-------- Zu lesender Text

Nachrichten „Brutale Bestrafung“ durch brillanten Anand Chess Tiger Hartmut Metz zur vierten Partie Ausführlicher WM-Pressespiegel zu den ersten vier Partien
30.04.2010 - Veselin Topalov sitzt tief gebeugt über dem Brett. Die Nase berührt fast den König – doch der ist nicht mehr zu retten. Die Angriffsmaschinerie des Schach-Weltmeisters läuft ab dem 23. Zug auf Hochtouren, die am anderen Brettflügel stationierten schwarzen Springer können ihrem Monarchen nicht mehr zu Hilfe eilen. Weitere 23 Züge später ist alles vorbei. „Die Bestrafung des unvorsichtigen Bauernzugs nach h6 war brutal. Anand spielte brillant“, zeigte sich der ehemalige britische Vizeweltmeister Nigel Short beeindruckt. Der Inder gewann auch seine zweite Weiß-Partie im Militärklub von Sofia und führt nach vier der zwölf Partien mit 2,5:1,5.
„Ganz sicher war ich mir bei dem Springeropfer auf h6 nicht – aber ich sah auch keine Verteidigung mehr für Topalov“, berichtete ein gut gelaunter Sieger über seine Gedankengänge mehr als eine Stunde zuvor. „Nach dem Springereinschlag war ich verloren“, bestätigte der bulgarische Herausforderer. Mühsam rang sich Topalov ein Lachen ab, als er zu den Gründen seiner schwachen Vorstellung befragt wurde: „Das müssen wir analysieren. Wenn ich das jetzt wüsste, wäre das Ergebnis wohl anders ausgefallen.“
Viswanathan Anand - Veselin Topalov (4. Partie)
GM Klaus Bischoff
Eine Erklärung findet Großmeister Klaus Bischoff. „Anand ist wie schon bei der WM 2008 in Bonn gegen Wladimir Kramnik in der Eröffnung exzellent vorbereitet“, meint der Frankfurter, der vor zwei Jahren als WM-Chefkommentator in der Kunsthalle fungierte. Zwar sei bei der Pleite in der ersten Partie „etwas schiefgelaufen – aber ansonsten leistet sein fantastischer Sekundantenstab glänzende Arbeit“, urteilt Bischoff, der heuer die Duelle live im Chess Tigers Training Center in Bad Soden analysiert. Die Schachschule hatte Anand vor wenigen Wochen persönlich ganz in der Nähe seines deutschen Wohnsitzes eröffnet - die Stimmung unter den Fans des „Tigers von Madras“ war hier nach dem zweiten Sieg entsprechend euphorisch.
Kurz vor der Pressekonferenz
Oben rechts gibt Topalov gerade die vierte WM-Partie auf
Eine Vorentscheidung in dem Match um zwei Millionen Euro sieht Bischoff noch nicht, auch wenn der Titelverteidiger „wie ein Uhrwerk immer die besten Züge“ gefunden habe. Der elffache deutsche Rekordmeister im Blitzschach weist Anand nach dem Remis mit Schwarz und dem erneuten Weiß-Triumph nun aber eindeutig die Favoritenrolle zu. Schließlich dürfte dem Weltranglistenvierten notfalls ein 6:6 reichen – in einer Schnellschach-Verlängerung gibt nicht nur Bischoff Topalov gegen den „schnellen Brüter“ aus Indien keine Chance.

----------------
-------- Extrahierte Daten

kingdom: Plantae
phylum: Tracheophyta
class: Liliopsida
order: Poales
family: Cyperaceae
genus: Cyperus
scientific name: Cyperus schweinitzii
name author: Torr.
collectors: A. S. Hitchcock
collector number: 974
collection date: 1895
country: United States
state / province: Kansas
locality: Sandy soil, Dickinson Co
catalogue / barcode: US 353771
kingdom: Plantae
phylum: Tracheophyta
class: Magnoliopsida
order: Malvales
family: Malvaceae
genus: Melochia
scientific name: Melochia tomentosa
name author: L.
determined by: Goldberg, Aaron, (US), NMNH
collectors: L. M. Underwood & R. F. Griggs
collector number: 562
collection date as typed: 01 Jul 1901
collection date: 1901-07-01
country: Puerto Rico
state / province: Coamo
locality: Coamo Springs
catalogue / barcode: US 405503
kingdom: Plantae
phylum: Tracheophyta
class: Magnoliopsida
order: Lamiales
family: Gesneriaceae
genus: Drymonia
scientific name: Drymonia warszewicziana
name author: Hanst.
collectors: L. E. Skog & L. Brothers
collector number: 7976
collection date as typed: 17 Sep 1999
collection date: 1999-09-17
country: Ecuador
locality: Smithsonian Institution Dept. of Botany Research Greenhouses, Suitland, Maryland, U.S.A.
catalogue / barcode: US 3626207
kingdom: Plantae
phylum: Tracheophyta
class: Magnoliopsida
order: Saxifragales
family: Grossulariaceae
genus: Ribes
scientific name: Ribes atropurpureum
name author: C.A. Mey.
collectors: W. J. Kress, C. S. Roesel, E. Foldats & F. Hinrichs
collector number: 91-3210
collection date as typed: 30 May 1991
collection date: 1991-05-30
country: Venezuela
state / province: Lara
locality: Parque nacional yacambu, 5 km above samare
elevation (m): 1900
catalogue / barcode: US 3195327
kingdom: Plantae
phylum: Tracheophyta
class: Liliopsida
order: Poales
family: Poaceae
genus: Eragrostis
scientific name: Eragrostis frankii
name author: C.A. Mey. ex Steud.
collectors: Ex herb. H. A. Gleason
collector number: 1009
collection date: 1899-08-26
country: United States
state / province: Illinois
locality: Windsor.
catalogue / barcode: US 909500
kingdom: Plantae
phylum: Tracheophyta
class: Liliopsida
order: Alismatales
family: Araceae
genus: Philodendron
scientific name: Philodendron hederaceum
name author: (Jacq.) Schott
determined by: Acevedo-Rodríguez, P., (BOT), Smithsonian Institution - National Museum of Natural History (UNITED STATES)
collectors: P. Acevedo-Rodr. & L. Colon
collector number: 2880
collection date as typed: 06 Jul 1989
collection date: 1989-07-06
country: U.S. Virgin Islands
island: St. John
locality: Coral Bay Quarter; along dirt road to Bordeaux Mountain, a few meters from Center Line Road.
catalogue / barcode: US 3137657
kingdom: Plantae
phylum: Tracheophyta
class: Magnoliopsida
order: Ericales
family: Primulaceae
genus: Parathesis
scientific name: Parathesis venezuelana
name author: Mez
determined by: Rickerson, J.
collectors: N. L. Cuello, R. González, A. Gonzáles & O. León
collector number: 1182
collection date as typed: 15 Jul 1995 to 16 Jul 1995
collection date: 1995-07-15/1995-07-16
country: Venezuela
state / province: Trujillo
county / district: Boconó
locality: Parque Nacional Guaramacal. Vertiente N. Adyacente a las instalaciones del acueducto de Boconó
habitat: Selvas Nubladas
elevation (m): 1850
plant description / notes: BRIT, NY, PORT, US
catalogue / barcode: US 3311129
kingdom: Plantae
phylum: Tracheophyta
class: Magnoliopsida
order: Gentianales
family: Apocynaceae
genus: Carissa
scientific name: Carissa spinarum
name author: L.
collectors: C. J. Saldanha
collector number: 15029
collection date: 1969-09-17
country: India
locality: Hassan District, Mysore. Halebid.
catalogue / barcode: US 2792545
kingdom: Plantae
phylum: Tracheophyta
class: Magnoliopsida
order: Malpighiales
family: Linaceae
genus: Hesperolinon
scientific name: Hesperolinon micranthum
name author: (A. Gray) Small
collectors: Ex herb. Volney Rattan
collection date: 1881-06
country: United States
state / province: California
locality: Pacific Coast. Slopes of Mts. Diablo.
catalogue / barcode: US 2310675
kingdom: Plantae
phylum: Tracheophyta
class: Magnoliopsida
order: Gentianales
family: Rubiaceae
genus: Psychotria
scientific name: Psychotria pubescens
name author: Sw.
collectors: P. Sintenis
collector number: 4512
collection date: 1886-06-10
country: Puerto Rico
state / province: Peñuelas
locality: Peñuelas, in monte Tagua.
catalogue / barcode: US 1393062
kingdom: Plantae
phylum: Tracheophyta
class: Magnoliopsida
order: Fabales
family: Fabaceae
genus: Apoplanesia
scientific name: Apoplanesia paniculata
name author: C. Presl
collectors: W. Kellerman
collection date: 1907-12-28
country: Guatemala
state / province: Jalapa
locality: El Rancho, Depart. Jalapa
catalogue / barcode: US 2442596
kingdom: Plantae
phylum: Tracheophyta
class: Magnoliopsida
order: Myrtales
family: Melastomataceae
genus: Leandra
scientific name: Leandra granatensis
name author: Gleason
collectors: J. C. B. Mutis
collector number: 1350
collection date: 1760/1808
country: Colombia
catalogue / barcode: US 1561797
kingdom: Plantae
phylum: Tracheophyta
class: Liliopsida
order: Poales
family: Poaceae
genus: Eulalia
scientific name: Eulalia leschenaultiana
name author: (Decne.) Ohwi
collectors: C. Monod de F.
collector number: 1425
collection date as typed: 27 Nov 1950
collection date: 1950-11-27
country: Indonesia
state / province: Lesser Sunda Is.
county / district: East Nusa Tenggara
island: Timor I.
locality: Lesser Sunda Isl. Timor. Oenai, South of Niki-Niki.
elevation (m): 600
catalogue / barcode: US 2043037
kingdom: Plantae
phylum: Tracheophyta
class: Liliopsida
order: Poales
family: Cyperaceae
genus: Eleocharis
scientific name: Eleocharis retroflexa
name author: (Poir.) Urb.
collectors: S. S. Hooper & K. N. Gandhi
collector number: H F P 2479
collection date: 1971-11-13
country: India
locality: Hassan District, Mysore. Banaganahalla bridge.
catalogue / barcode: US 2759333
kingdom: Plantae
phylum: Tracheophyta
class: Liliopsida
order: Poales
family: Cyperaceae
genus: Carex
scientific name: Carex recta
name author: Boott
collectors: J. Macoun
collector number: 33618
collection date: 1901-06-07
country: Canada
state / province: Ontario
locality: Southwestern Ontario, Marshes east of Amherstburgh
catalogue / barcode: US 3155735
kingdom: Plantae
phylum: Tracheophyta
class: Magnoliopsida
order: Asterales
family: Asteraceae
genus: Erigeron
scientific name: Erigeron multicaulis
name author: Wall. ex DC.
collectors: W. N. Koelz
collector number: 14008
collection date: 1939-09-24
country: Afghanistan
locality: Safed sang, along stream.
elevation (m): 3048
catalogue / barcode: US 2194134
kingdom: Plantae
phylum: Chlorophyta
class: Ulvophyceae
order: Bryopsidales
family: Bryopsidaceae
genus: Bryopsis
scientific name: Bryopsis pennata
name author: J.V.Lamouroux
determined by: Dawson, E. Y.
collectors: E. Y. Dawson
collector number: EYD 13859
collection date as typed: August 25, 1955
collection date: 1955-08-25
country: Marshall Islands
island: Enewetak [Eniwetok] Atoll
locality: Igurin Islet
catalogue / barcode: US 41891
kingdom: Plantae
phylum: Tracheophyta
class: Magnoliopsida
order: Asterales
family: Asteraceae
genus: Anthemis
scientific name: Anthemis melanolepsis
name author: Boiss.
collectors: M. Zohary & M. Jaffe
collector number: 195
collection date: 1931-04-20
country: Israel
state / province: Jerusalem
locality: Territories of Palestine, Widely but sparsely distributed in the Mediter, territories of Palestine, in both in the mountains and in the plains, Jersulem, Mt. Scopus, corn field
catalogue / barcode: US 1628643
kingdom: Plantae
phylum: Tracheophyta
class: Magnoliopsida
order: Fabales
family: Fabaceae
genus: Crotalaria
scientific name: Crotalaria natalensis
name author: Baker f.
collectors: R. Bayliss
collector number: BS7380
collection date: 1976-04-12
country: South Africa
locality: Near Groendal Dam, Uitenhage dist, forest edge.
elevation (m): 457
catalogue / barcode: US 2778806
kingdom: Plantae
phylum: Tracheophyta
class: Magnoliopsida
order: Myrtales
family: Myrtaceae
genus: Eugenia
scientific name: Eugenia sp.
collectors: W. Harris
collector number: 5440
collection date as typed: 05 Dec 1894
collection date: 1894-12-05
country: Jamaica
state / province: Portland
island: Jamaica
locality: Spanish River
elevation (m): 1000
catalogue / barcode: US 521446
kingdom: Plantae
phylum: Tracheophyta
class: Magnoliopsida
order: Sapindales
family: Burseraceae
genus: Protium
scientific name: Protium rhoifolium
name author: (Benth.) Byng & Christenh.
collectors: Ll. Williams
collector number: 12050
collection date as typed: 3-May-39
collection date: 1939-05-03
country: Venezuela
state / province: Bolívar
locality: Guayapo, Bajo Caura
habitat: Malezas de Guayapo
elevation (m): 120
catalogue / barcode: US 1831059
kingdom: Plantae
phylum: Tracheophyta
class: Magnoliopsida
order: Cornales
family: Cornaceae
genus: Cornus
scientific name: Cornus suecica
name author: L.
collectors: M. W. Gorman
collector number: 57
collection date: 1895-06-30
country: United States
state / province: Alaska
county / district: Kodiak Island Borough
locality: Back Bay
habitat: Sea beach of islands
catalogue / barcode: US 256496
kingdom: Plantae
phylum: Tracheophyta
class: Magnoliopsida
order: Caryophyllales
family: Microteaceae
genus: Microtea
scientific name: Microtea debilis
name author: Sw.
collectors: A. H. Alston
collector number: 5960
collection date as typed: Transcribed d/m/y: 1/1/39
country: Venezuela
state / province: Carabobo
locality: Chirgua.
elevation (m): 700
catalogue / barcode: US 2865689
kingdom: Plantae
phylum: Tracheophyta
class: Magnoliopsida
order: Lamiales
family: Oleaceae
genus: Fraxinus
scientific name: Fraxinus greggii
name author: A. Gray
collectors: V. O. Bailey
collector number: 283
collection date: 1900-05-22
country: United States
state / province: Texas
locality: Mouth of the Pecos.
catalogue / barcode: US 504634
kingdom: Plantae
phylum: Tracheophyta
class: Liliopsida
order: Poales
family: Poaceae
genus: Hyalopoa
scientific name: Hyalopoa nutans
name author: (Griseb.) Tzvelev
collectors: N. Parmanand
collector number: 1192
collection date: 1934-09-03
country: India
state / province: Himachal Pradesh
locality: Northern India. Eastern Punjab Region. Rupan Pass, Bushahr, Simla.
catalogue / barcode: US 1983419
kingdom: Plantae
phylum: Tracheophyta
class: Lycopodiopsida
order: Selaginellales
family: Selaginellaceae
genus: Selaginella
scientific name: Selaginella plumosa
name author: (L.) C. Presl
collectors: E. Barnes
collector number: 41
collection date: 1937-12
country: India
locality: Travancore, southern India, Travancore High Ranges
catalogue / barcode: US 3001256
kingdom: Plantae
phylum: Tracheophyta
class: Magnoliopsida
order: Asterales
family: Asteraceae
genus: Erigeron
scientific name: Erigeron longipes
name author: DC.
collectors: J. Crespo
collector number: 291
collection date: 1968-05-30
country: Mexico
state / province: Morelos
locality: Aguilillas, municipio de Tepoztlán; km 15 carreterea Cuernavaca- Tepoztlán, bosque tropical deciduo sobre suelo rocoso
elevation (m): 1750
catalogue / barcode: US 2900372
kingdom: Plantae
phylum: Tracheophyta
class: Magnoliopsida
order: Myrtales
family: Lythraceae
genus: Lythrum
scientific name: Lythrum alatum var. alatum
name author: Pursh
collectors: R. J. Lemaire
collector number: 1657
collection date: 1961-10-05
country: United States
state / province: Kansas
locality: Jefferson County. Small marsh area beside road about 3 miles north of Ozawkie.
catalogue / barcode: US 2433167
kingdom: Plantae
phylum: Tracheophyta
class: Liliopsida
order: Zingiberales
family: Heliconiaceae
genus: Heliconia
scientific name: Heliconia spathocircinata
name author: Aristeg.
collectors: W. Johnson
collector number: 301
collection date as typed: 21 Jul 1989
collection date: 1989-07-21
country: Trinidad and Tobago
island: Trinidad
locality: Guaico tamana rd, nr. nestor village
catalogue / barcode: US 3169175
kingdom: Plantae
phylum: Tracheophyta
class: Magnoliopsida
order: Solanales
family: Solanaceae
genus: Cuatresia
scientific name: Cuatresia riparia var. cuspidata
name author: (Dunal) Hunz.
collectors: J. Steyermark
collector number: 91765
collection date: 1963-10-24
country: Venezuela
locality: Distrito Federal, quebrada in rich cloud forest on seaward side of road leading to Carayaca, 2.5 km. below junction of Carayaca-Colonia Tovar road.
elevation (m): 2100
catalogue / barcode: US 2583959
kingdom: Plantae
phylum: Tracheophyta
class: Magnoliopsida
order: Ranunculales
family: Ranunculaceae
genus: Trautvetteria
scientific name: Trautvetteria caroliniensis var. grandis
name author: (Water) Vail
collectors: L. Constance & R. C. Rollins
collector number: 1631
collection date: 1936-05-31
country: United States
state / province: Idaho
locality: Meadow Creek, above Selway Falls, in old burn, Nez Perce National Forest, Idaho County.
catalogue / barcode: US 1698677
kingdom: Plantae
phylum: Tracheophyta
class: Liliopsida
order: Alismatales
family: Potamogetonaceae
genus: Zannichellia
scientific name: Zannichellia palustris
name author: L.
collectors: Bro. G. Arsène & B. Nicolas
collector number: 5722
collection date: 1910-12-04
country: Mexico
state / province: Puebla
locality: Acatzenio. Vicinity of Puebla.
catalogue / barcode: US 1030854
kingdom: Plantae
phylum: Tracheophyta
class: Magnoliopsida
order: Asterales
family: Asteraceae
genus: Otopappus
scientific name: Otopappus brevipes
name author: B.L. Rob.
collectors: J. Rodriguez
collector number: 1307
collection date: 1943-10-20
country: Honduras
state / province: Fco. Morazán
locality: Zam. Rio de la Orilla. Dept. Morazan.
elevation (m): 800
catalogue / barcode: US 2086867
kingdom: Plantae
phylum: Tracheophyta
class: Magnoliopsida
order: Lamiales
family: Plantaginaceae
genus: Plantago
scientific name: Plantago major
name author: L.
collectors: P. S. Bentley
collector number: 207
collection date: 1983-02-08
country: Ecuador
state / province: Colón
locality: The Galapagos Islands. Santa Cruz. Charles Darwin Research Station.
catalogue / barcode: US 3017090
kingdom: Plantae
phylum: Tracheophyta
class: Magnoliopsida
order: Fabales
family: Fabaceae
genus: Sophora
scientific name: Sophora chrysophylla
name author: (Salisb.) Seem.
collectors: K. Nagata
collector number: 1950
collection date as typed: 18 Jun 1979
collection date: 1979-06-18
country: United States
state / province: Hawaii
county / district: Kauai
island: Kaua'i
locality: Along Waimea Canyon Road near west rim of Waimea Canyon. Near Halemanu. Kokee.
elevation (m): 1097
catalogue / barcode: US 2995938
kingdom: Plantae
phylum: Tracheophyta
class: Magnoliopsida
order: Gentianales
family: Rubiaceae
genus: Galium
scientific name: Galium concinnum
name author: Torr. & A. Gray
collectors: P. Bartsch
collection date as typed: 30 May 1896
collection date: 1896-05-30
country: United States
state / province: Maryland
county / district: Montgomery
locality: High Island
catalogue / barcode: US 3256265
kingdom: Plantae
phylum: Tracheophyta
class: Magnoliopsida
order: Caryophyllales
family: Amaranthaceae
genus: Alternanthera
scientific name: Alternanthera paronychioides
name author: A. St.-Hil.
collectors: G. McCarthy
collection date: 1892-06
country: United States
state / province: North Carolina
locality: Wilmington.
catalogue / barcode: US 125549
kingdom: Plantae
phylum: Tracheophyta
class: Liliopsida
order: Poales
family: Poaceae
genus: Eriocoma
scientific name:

----------------

(Zu lösende Aufgabe): Fassen Sie den Bericht über die vierte WM-Partie zwischen Anand und Topalov in zwei Sätzen zusammen. Die Datensätze stehen in keinem Zusammenhang mit dem Text.

(Gelöste Aufgabe): Anand gewann die vierte WM-Partie im Militärklub von Sofia mit Weiß gegen Topalov nach einem Springeropfer auf h6 und führt nach vier der zwölf Partien mit 2,5:1,5. Großmeister Klaus Bischoff lobt Anands exzellente Eröffnungsvorbereitung und sieht zwar noch keine Vorentscheidung, weist ihm aber eindeutig die Favoritenrolle zu.